Bankruptcy lawyers representing clients affected by the 17-month-old cryptocurrency exchange FTX meltdown believe most will receive their money back plus interest
The information was released approximately eight months after former CEO and co-founder of FTX Sam Bankman-Fried (SBF) was convicted on seven counts pertaining to money laundering, fraud, and conspiracy.
During that time, approximately $8 billion in customer funds went missing. In March, SBF was sentenced to 25 years in prison and ordered to forfeit $11 billion. The cryptocurrency magnate lodged an appeal last month, which may last for years.
Following its bankruptcy filing in late 2022, SBF ceased operations and appointed U.S. attorney John J. Ray III as CEO and “chief restructuring officer,” with the responsibility of supervising the reorganization of FTX.

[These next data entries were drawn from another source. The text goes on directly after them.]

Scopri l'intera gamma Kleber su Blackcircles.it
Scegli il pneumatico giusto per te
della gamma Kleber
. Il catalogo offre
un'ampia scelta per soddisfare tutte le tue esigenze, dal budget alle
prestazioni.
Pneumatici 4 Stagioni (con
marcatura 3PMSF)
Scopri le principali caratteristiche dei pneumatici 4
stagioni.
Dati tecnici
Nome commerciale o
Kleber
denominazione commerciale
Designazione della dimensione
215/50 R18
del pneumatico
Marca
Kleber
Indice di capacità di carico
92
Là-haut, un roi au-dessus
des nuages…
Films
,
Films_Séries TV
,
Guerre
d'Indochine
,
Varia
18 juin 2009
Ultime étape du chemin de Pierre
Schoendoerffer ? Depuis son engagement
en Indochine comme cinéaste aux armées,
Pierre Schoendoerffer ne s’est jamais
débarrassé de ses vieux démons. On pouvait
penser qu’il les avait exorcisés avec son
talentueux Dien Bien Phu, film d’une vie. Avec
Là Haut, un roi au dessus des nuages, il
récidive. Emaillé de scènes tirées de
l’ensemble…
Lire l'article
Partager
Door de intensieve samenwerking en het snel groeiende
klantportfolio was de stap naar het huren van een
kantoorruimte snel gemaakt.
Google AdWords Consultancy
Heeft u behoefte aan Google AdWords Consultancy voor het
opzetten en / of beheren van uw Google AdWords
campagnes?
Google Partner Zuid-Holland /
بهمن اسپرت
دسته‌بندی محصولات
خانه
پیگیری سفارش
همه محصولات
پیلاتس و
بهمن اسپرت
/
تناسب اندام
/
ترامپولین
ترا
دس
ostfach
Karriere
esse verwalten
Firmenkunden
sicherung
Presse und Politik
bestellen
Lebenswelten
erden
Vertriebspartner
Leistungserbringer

Shortly after assuming leadership, Ray stated in testimony that he did not “trust a single piece of paper in this organization,” notwithstanding some of the audits that had been conducted previously at FTX.
Ray and his team spent the subsequent months attempting to recover the missing funds, allocating approximately $8 billion in venture capital investments, political contributions, and real estate—including a $500 million bet in artificial intelligence (AI) firm Anthropic prior to the generative AI boom—which the FTX estate sold for $884 million earlier this year.
At first, it appeared improbable that investors would recover a significant portion, if any, of their capital. However, indications in recent months have suggested that positive developments may be forthcoming, as FTX has made strides in recovering cash through a variety of investments and from company executives.
98% of FTX creditors will receive 118% of the value of their FTX-stored assets in cash, while the remaining creditors will receive 100% plus “billions in compensation for the time value of their investments,” the FTX estate announced in a press release today.
FTX anticipates disbursing a cumulative sum of $14.5 to $16.3 billion in cash. This amount comprises assets presently under the jurisdiction of the United States Department of Justice, chapter 11 debtors, liquidators, the Securities Commission of The Bahamas, and other relevant entities.
Although the relevant bankruptcy court must approve the reorganization plan, the company asserts that its goal is to resolve all pending disputes with the government and stakeholders “without costly and protracted litigation.”Notably, creditors will not profit from the Bitcoin surge that has ensued in the cryptocurrency industry since FTX failed.
FTX filed for bankruptcy with a substantial shortfall in Bitcoin and Ethereum, which was significantly less than what its clients believed it to be worth.
Consequently, the value appreciation of these tokens will not be reflected in this settlement.